As a stick-to-stick technique, I like the second approach better because, while it's a more complicated technique, I feel less open to a left cross while I'm doing it, and I also feel it's a more robust technique with respect to him trying to rectract his stick. (If he knows to use his live hand then it's a different matter, but if he knows what he's doing you won't get the disarm in any event.) I also like that I can bring my stick across his throat, though I don't like having my stick tied up like that (again, in case he knows what he's doing).

But I generally teach the first approach to students as the main disarm against a #1 strike. I do it for two reasons. One is that the idea of the second approach is in #11. The idea of the first approach is to a fair extent in #7, but I think that against a #1 there are a number of differences (many of which are hard to describe in this medium). A big one is the importance of the exaggerated twist from the live hand in the #1 disarm; the #7 can also be done in a "snappier" fashion.

The main reason I emphasize the first approach, however, is that I feel it translates much better to an empty-hands vs. stick disarm, and that's where I feel the disarms are most useful--when one person has a stick and the other doesn't. (I say it this way because I view the disarms as not only disarms for when the opponent has the stick but also ideas for weapon retention if only you have a stick.) I teach it stick-on-stick then quickly start emphasizing it for empty-hands vs. stick.

Of course, these are for the full disarms--for stick-on-stick I emphasize first and foremost disarming by striking the hand/forearm, and then for #1 the riding your stick along his stick to strike the fingers and strip the hand off the stick (after the live hand grabs his stick).

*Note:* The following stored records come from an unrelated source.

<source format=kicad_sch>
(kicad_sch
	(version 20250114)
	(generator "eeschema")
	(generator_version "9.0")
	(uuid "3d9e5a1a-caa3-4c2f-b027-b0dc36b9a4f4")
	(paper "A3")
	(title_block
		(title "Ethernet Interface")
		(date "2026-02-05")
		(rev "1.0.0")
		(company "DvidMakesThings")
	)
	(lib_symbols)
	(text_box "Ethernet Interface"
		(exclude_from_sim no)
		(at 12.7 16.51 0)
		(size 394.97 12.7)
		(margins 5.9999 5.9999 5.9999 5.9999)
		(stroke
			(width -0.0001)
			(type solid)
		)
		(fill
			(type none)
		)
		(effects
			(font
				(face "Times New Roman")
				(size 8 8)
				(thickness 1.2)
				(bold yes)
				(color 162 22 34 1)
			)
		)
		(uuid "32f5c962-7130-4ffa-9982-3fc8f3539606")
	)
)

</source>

Which if these #1 disarms do others prefer, and why--or do you use an all together different technique?


----------



## Dan Anderson (Apr 26, 2003)

The big trick on the basic #1 disarm is a type of check hand "catch" which must be timed so that if your opponent wants to retract his stick, it is immobilized already.  If you use the brace as your block, your opponent can retract out too fast.

Yours,
Dan Anderson


----------



## arnisador (Apr 27, 2003)

Yes, the disarms were always taught from the brace block--outside of the stick anyos it's the only time I remember seeing brace blocks at camps, frankly--but that's exactly the problem: If you brace block then reach with the live hand then you may well find you're in an awkward position. It might work against a very heavy swing, from an untrained person, that couldn't be quickly retracted ("swing for the bleachers"), but otherwise it'd be hard.

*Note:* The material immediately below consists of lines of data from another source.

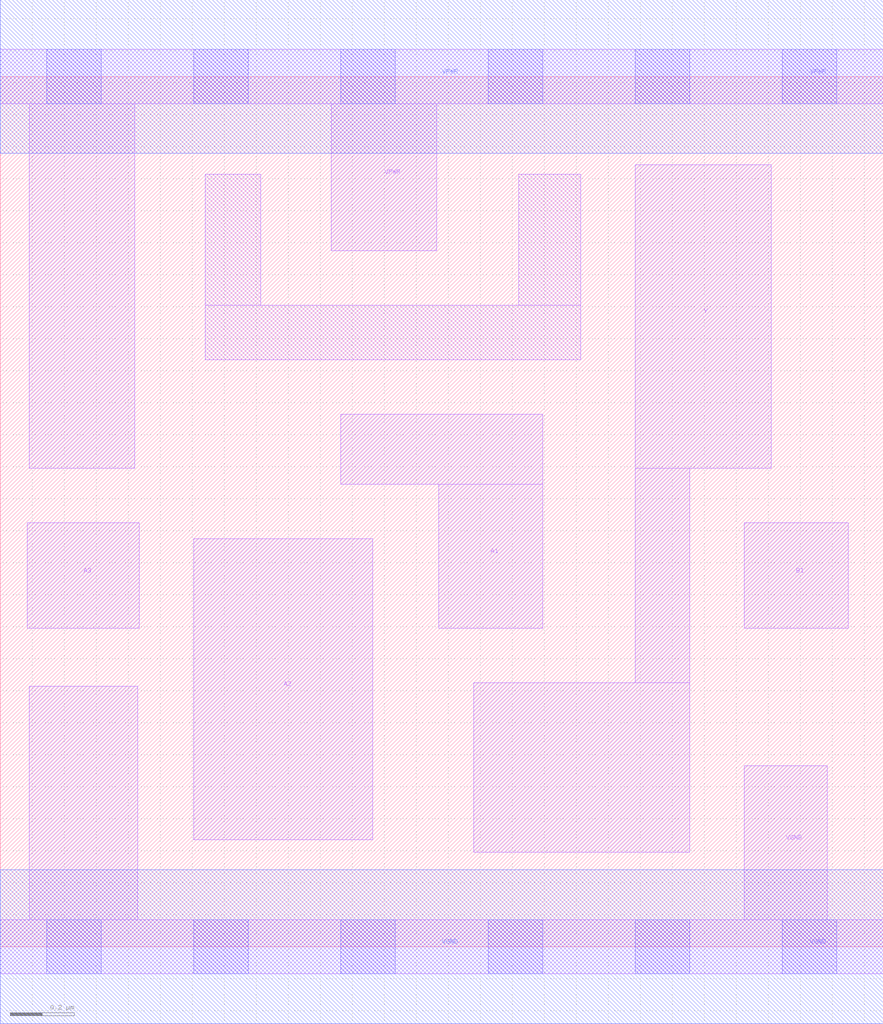
<source format=lef>
# Copyright 2020 The SkyWater PDK Authors
#
# Licensed under the Apache License, Version 2.0 (the "License");
# you may not use this file except in compliance with the License.
# You may obtain a copy of the License at
#
#     https://www.apache.org/licenses/LICENSE-2.0
#
# Unless required by applicable law or agreed to in writing, software
# distributed under the License is distributed on an "AS IS" BASIS,
# WITHOUT WARRANTIES OR CONDITIONS OF ANY KIND, either express or implied.
# See the License for the specific language governing permissions and
# limitations under the License.
#
# SPDX-License-Identifier: Apache-2.0

VERSION 5.7 ;
  NAMESCASESENSITIVE ON ;
  NOWIREEXTENSIONATPIN ON ;
  DIVIDERCHAR "/" ;
  BUSBITCHARS "[]" ;
UNITS
  DATABASE MICRONS 200 ;
END UNITS
PROPERTYDEFINITIONS
  MACRO maskLayoutSubType STRING ;
  MACRO prCellType STRING ;
  MACRO originalViewName STRING ;
END PROPERTYDEFINITIONS
MACRO sky130_fd_sc_hdll__a31oi_1
  CLASS CORE ;
  FOREIGN sky130_fd_sc_hdll__a31oi_1 ;
  ORIGIN  0.000000  0.000000 ;
  SIZE  2.760000 BY  2.720000 ;
  SYMMETRY X Y R90 ;
  SITE unithd ;
  PIN A1
    ANTENNAGATEAREA  0.277500 ;
    DIRECTION INPUT ;
    USE SIGNAL ;
    PORT
      LAYER li1 ;
        RECT 1.065000 1.445000 1.695000 1.665000 ;
        RECT 1.370000 0.995000 1.695000 1.445000 ;
    END
  END A1
  PIN A2
    ANTENNAGATEAREA  0.277500 ;
    DIRECTION INPUT ;
    USE SIGNAL ;
    PORT
      LAYER li1 ;
        RECT 0.605000 0.335000 1.165000 1.275000 ;
    END
  END A2
  PIN A3
    ANTENNAGATEAREA  0.277500 ;
    DIRECTION INPUT ;
    USE SIGNAL ;
    PORT
      LAYER li1 ;
        RECT 0.085000 0.995000 0.435000 1.325000 ;
    END
  END A3
  PIN B1
    ANTENNAGATEAREA  0.277500 ;
    DIRECTION INPUT ;
    USE SIGNAL ;
    PORT
      LAYER li1 ;
        RECT 2.325000 0.995000 2.650000 1.325000 ;
    END
  END B1
  PIN VGND
    ANTENNADIFFAREA  0.520000 ;
    DIRECTION INOUT ;
    USE SIGNAL ;
    PORT
      LAYER li1 ;
        RECT 0.000000 -0.085000 2.760000 0.085000 ;
        RECT 0.090000  0.085000 0.430000 0.815000 ;
        RECT 2.325000  0.085000 2.585000 0.565000 ;
      LAYER mcon ;
        RECT 0.145000 -0.085000 0.315000 0.085000 ;
        RECT 0.605000 -0.085000 0.775000 0.085000 ;
        RECT 1.065000 -0.085000 1.235000 0.085000 ;
        RECT 1.525000 -0.085000 1.695000 0.085000 ;
        RECT 1.985000 -0.085000 2.155000 0.085000 ;
        RECT 2.445000 -0.085000 2.615000 0.085000 ;
      LAYER met1 ;
        RECT 0.000000 -0.240000 2.760000 0.240000 ;
    END
  END VGND
  PIN VPWR
    ANTENNADIFFAREA  0.595000 ;
    DIRECTION INOUT ;
    USE SIGNAL ;
    PORT
      LAYER li1 ;
        RECT 0.000000 2.635000 2.760000 2.805000 ;
        RECT 0.090000 1.495000 0.420000 2.635000 ;
        RECT 1.035000 2.175000 1.365000 2.635000 ;
      LAYER mcon ;
        RECT 0.145000 2.635000 0.315000 2.805000 ;
        RECT 0.605000 2.635000 0.775000 2.805000 ;
        RECT 1.065000 2.635000 1.235000 2.805000 ;
        RECT 1.525000 2.635000 1.695000 2.805000 ;
        RECT 1.985000 2.635000 2.155000 2.805000 ;
        RECT 2.445000 2.635000 2.615000 2.805000 ;
      LAYER met1 ;
        RECT 0.000000 2.480000 2.760000 2.960000 ;
    END
  END VPWR
  PIN Y
    ANTENNADIFFAREA  0.523750 ;
    DIRECTION OUTPUT ;
    USE SIGNAL ;
    PORT
      LAYER li1 ;
        RECT 1.480000 0.295000 2.155000 0.825000 ;
        RECT 1.985000 0.825000 2.155000 1.495000 ;
        RECT 1.985000 1.495000 2.410000 2.445000 ;
    END
  END Y
  OBS
    LAYER li1 ;
      RECT 0.640000 1.835000 1.815000 2.005000 ;
      RECT 0.640000 2.005000 0.815000 2.415000 ;
      RECT 1.620000 2.005000 1.815000 2.415000 ;
  END
  PROPERTY maskLayoutSubType "abstract" ;
  PROPERTY prCellType "standard" ;
  PROPERTY originalViewName "layout" ;
END sky130_fd_sc_hdll__a31oi_1

</source>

Catching the stick from behind, C-style, and trapping it against your stick is likely to give you a better chance!


----------



## Rich Parsons (Oct 14, 2003)

> _Originally posted by Dan Anderson _
> *The big trick on the basic #1 disarm is a type of check hand "catch" which must be timed so that if your opponent wants to retract his stick, it is immobilized already.  If you use the brace as your block, your opponent can retract out too fast.
> 
> Yours,
> Dan Anderson *




Dan et al,

(* Dan, I know you still lurk here  *)

I agree that the live hand must be willing to check / catch / trap / etc. the cane. Yet teaching the basic motion to a total newbie, who does not get the live hand motion, yet has learned the brace block, I see the effectiveness of using this block to teach the basic motion of the disarm, and then adjusting or correcting the student as their technique and timing improve with time and confidence.

So, my question is do you see the advantage or should the timing be taught verbatim from the beginning with the technique?


----------